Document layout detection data
■ ■ ■ ■ ■ ■ ■

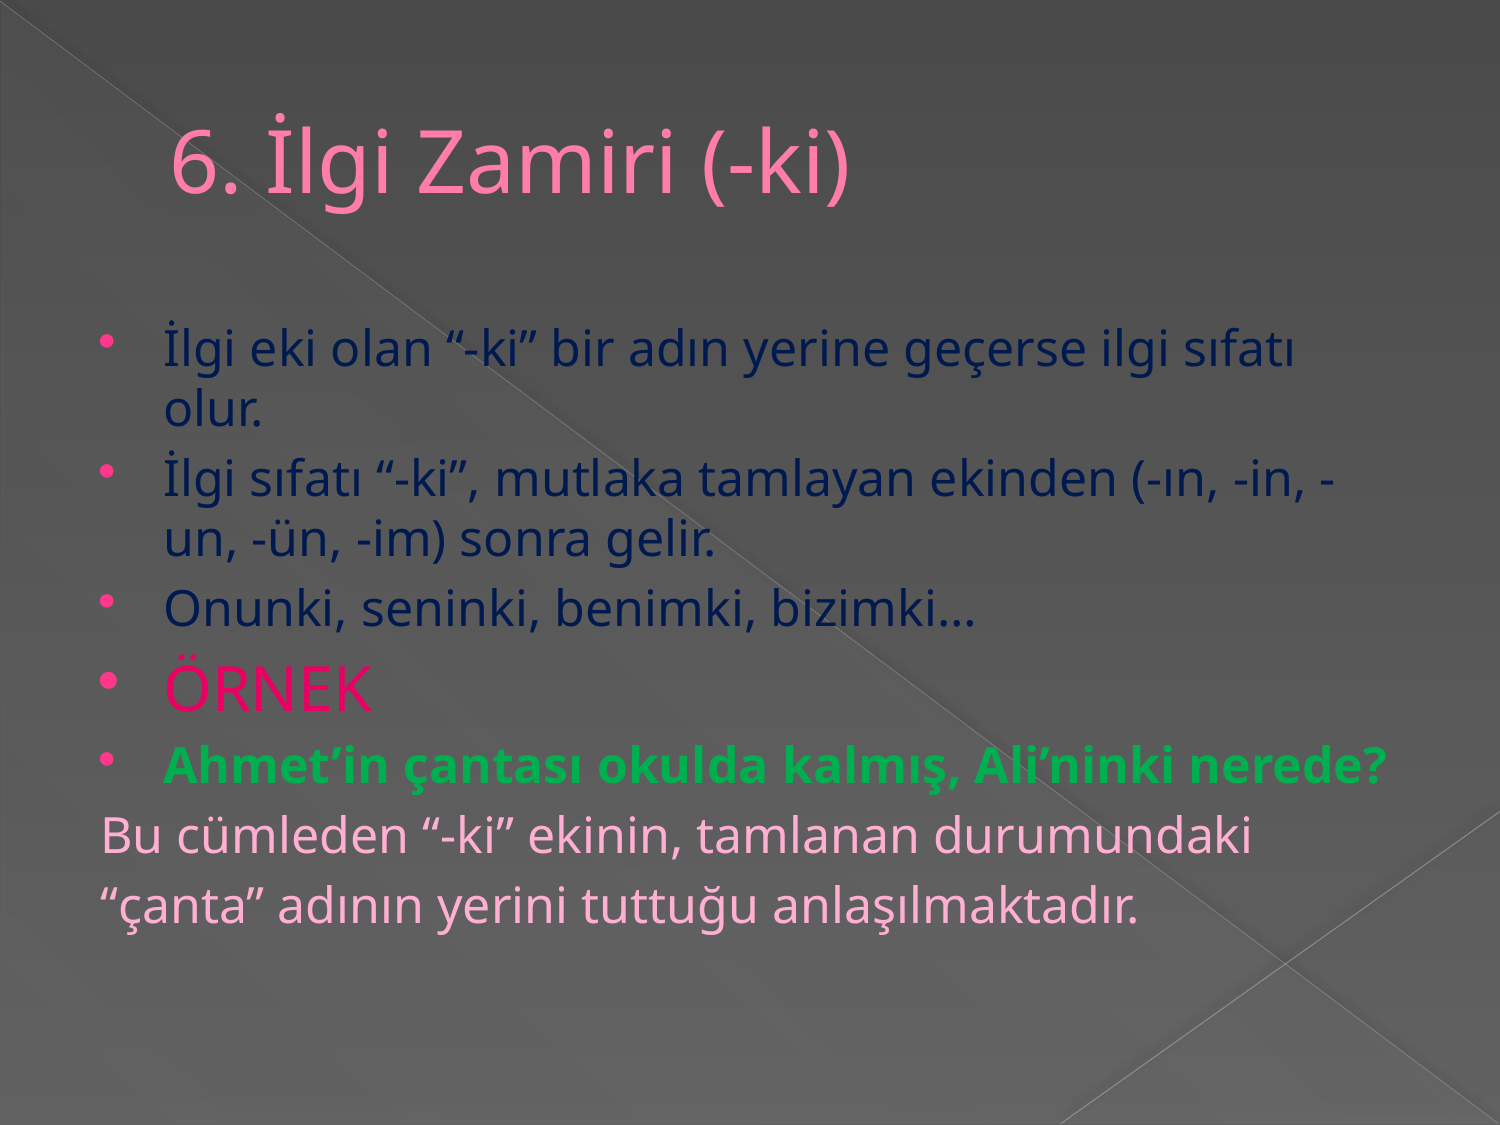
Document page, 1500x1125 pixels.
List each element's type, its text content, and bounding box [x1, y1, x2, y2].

list İlgi eki olan “-ki” bir adın yerine geçerse ilgi sıfatı olur. İlgi sıfatı “-ki”, mutlaka tamlayan ekinden (-ın, -in, -un, -ün, -im) sonra gelir. Onunki, seninki, benimki, bizimki… ÖRNEK Ahmet’in çantası okulda kalmış, Ali’ninki nerede? Bu cümleden “-ki” ekinin, tamlanan durumundaki “çanta” adının yerini tuttuğu anlaşılmaktadır. [75, 308, 1425, 1059]
title 6. İlgi Zamiri (-ki) [75, 43, 1425, 274]
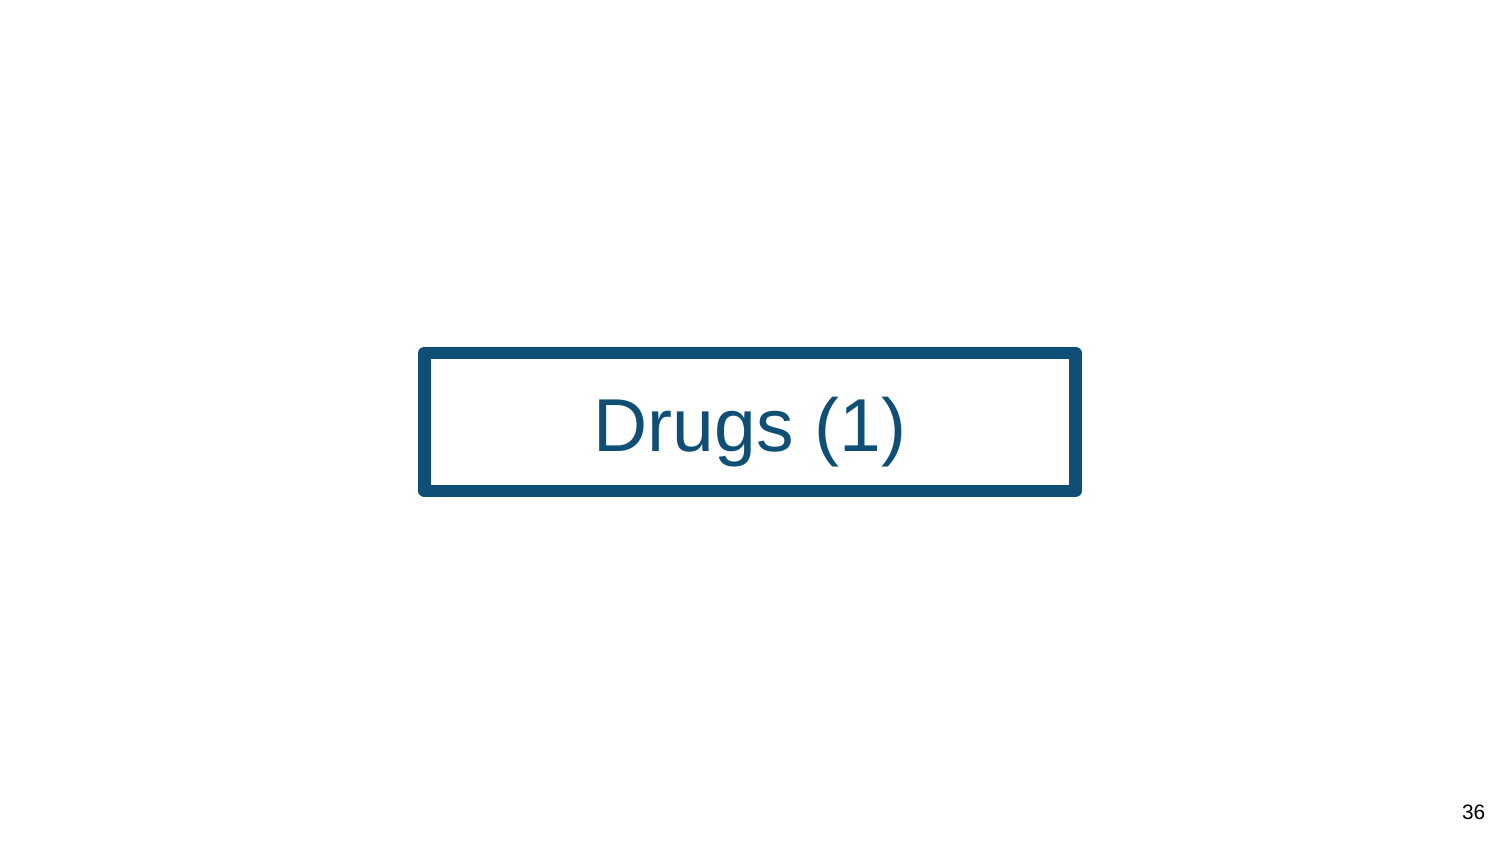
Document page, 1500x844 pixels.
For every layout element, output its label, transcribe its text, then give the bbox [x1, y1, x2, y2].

slide_number 36 [1410, 779, 1500, 844]
title Drugs (1) [424, 352, 1076, 491]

■ ■ ■ ■ ■ ■ ■

What is being asked: Every line from the one containing "For every layout" through the end of the data must be repeated exactly, and no other line.

Answer space:
For every layout element, output its label, transcribe its text, then give the bbox [x1, y1, x2, y2].

slide_number 36 [1410, 779, 1500, 844]
title Drugs (1) [424, 352, 1076, 491]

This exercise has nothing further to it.